### Given text
========================

3.3 Resilience & High Availability
Resilience ensures that systems can withstand and recover from failures, attacks, or disasters. High availability designs minimize downtime and ensure continuous operation.
High Availability Concepts
Concept
Description
Implementation
Fault Tolerance
System continues operating despite component failures
RAID, redundant power supplies, clustered systems
Load Balancing
Distributes workload across multiple systems
Load balancers, DNS round-robin, cloud scaling
Failover
Automatic switching to backup systems
Database replication, hot/warm/cold sites
Redundancy
Duplicate critical components
Multiple internet connections, backup generators
Disaster Recovery Planning
Recovery Time Objective (RTO): Maximum acceptable downtime
Recovery Point Objective (RPO): Maximum acceptable data loss
Business Impact Analysis (BIA): Identifies critical systems and processes
Backup Strategies
Full Backup: Complete copy of all data
Pros: Fastest restore, complete recovery
Cons: Slow backup, high storage requirements
Incremental Backup: Only changed data since last backup
Pros: Fast backup, efficient storage
Cons: Slower restore, requires all increments
Differential Backup: Changed data since last full backup
Pros: Faster restore than incremental
Cons: Larger backup size than incremental
3-2-1 Backup Rule:
3 copies of data
2 different media types
1 copy offsite
Recovery Sites
Hot Site: Fully operational, ready immediately
Cost: High
Recovery Time: Minutes to hours
Warm Site: Partially configured, requires setup
Cost: Medium
Recovery Time: Hours to days
Cold Site: Basic infrastructure only
Cost: Low
Recovery Time: Days to weeks
Testing is Critical
Regular testing of backup and recovery procedures is essential. Many organizations discover their backups are incomplete or corrupted only during actual recovery attempts.
3.4 Embedded Systems & IoT Security
Embedded systems and Internet of Things (IoT) devices present unique security challenges due to their specialized nature, limited resources, and widespread deployment.

========================

### Data extracts
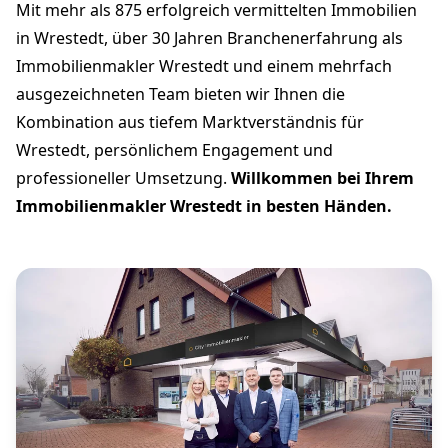
Mit mehr als 875 erfolgreich vermittelten Immobilien
in Wrestedt, über 30 Jahren Branchenerfahrung als
Immobilienmakler Wrestedt und einem mehrfach
ausgezeichneten Team bieten wir Ihnen die
Kombination aus tiefem Marktverständnis für
Wrestedt, persönlichem Engagement und
professioneller Umsetzung.
Willkommen bei Ihrem
Immobilienmakler Wrestedt in besten Händen.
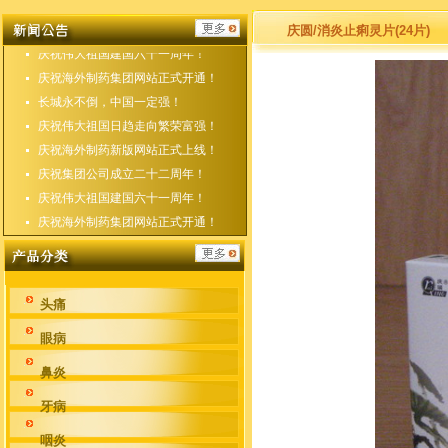
庆祝海外制药新版网站正式上线！
庆祝集团公司成立二十二周年！
庆圆/消炎止痢灵片(24片)
庆祝伟大祖国建国六十一周年！
庆祝海外制药集团网站正式开通！
长城永不倒，中国一定强！
庆祝伟大祖国日趋走向繁荣富强！
庆祝海外制药新版网站正式上线！
庆祝集团公司成立二十二周年！
庆祝伟大祖国建国六十一周年！
庆祝海外制药集团网站正式开通！
头痛
眼病
鼻炎
牙病
咽炎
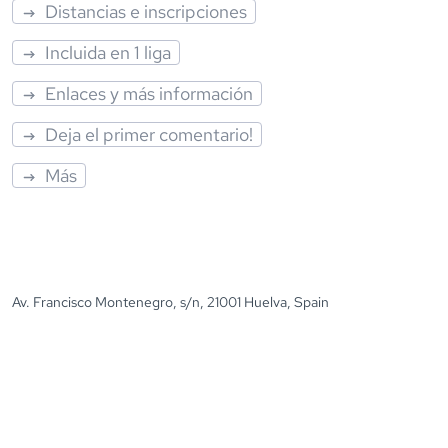
Distancias e inscripciones
Incluida en 1 liga
Enlaces y más información
Deja el primer comentario!
Más
Av. Francisco Montenegro, s/n, 21001 Huelva, Spain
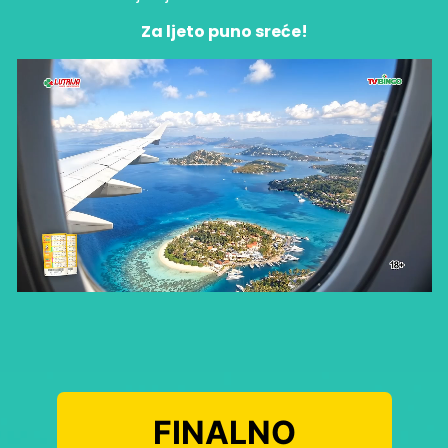
Za ljeto puno sreće!
FINALNO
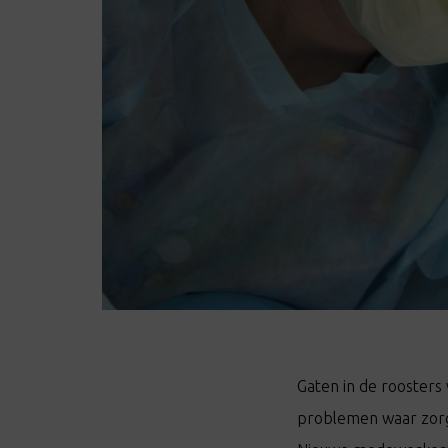
Gaten in de roosters 
problemen waar zorg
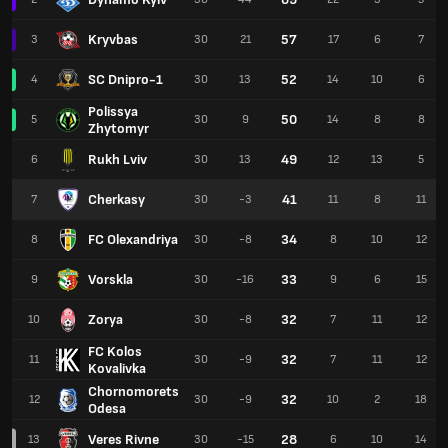
Kryvbas
57
3
30
21
17
6
7
SC Dnipro-1
52
4
30
13
14
10
6
Polissya
50
5
30
9
14
8
8
Zhytomyr
Rukh Lviv
49
6
30
13
12
13
5
Cherkasy
41
7
30
-3
11
8
11
FC Olexandriya
34
8
30
-8
8
10
12
Vorskla
33
9
30
-16
9
6
15
Zorya
32
10
30
-8
7
11
12
FC Kolos
32
11
30
-9
7
11
12
Kovalivka
Chornomorets
32
12
30
-9
10
2
18
Odesa
Veres Rivne
28
13
30
-15
6
10
14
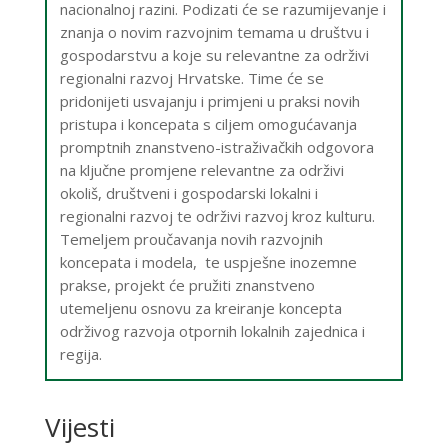
nacionalnoj razini. Podizati će se razumijevanje i
znanja o novim razvojnim temama u društvu i
gospodarstvu a koje su relevantne za održivi
regionalni razvoj Hrvatske. Time će se
pridonijeti usvajanju i primjeni u praksi novih
pristupa i koncepata s ciljem omogućavanja
promptnih znanstveno-istraživačkih odgovora
na ključne promjene relevantne za održivi
okoliš, društveni i gospodarski lokalni i
regionalni razvoj te održivi razvoj kroz kulturu.
Temeljem proučavanja novih razvojnih
koncepata i modela, te uspješne inozemne
prakse, projekt će pružiti znanstveno
utemeljenu osnovu za kreiranje koncepta
održivog razvoja otpornih lokalnih zajednica i
regija.
Vijesti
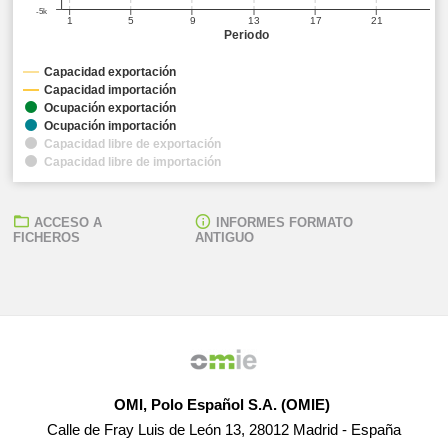
-5k
1
5
9
13
17
21
Periodo
Capacidad exportación
Capacidad importación
Ocupación exportación
Ocupación importación
Capacidad libre de exportación
Capacidad libre de importación
ACCESO A
INFORMES FORMATO
FICHEROS
ANTIGUO
OMI, Polo Español S.A. (OMIE)
Calle de Fray Luis de León 13, 28012 Madrid - España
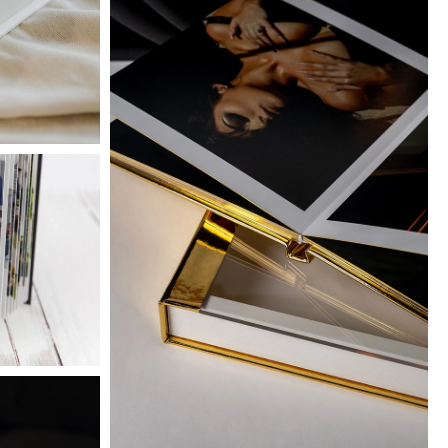
Mirror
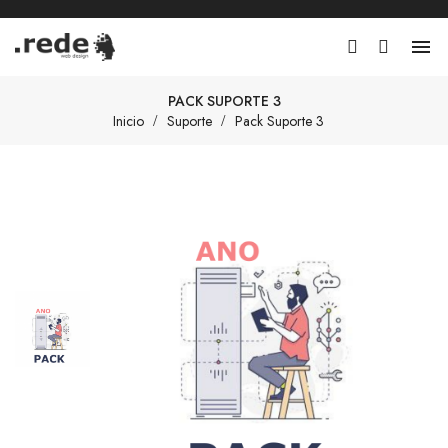

PACK SUPORTE 3
Inicio
Suporte
Pack Suporte 3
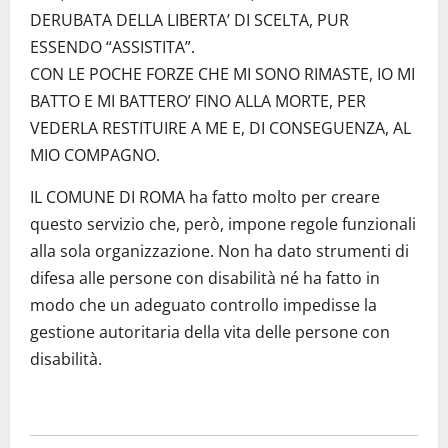
DERUBATA DELLA LIBERTA’ DI SCELTA, PUR
ESSENDO “ASSISTITA”.
CON LE POCHE FORZE CHE MI SONO RIMASTE, IO MI
BATTO E MI BATTERO’ FINO ALLA MORTE, PER
VEDERLA RESTITUIRE A ME E, DI CONSEGUENZA, AL
MIO COMPAGNO.
IL COMUNE DI ROMA ha fatto molto per creare
questo servizio che, però, impone regole funzionali
alla sola organizzazione. Non ha dato strumenti di
difesa alle persone con disabilità né ha fatto in
modo che un adeguato controllo impedisse la
gestione autoritaria della vita delle persone con
disabilità.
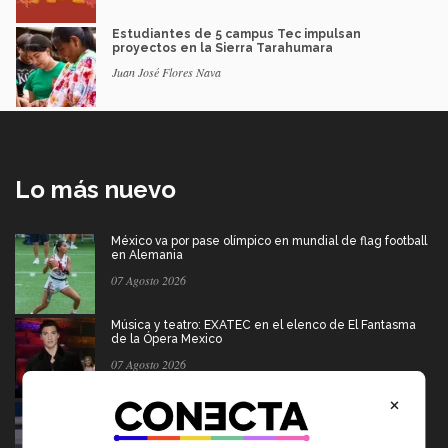
Estudiantes de 5 campus Tec impulsan
proyectos en la Sierra Tarahumara
Juan José Flores Nava
Lo más nuevo
México va por pase olímpico en mundial de flag football
en Alemania
07 Agosto 2026
Música y teatro: EXATEC en el elenco de El Fantasma
de la Ópera Mexico
07 Agosto 2026
×
Borregos CCM van por el campeonato en liga mayor de
americano
06 Agosto 2026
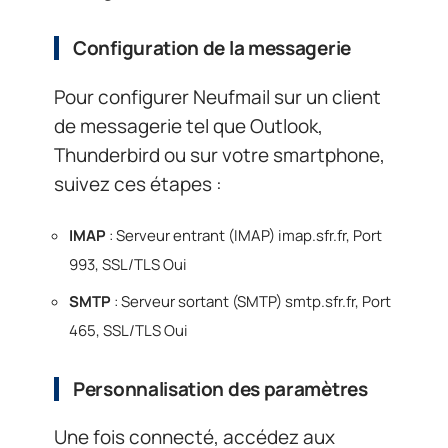
Configuration de la messagerie
Pour configurer Neufmail sur un client
de messagerie tel que Outlook,
Thunderbird ou sur votre smartphone,
suivez ces étapes :
IMAP
: Serveur entrant (IMAP) imap.sfr.fr, Port
993, SSL/TLS Oui
SMTP
: Serveur sortant (SMTP) smtp.sfr.fr, Port
465, SSL/TLS Oui
Personnalisation des paramètres
Une fois connecté, accédez aux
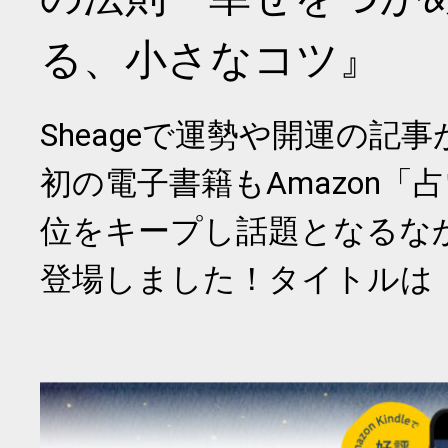
る、小さなコツ』
Sheageで運勢や開運の記
初の電子書籍もAmazon「
位をキープし話題となるな
登場しました！タイトルは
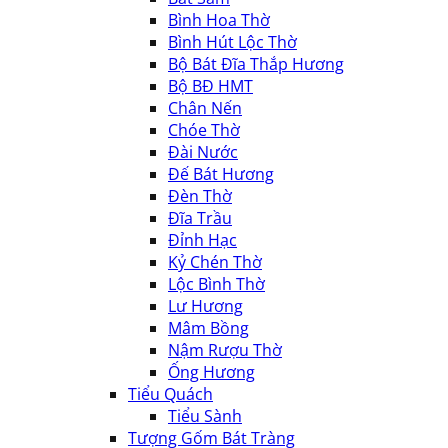
Bình Hoa Thờ
Bình Hút Lộc Thờ
Bộ Bát Đĩa Thắp Hương
Bộ BĐ HMT
Chân Nến
Chóe Thờ
Đài Nước
Đế Bát Hương
Đèn Thờ
Đĩa Trầu
Đỉnh Hạc
Kỷ Chén Thờ
Lộc Bình Thờ
Lư Hương
Mâm Bồng
Nậm Rượu Thờ
Ống Hương
Tiểu Quách
Tiểu Sành
Tượng Gốm Bát Tràng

========================

### Task instructions
[A] Duplicate, word for word, the part of the resilience and high availability text that opens with the words containing "3.3 Resilience &" and closes with "ensure continuous operation.".
[B] Answer these questions from the resilience and high availability text:
(i) What does the Recovery Point Objective (RPO) measure?
(ii) What recovery time is given for a warm site?
(iii) Under the 3-2-1 backup rule, how many copies are kept offsite?
Work only from the resilience and high availability text; leave the entries aside.

### Solutions to the tasks
[A]
3.3 Resilience & High Availability
Resilience ensures that systems can withstand and recover from failures, attacks, or disasters. High availability designs minimize downtime and ensure continuous operation.

[B]
(i) The maximum acceptable data loss.
(ii) Hours to days.
(iii) One copy.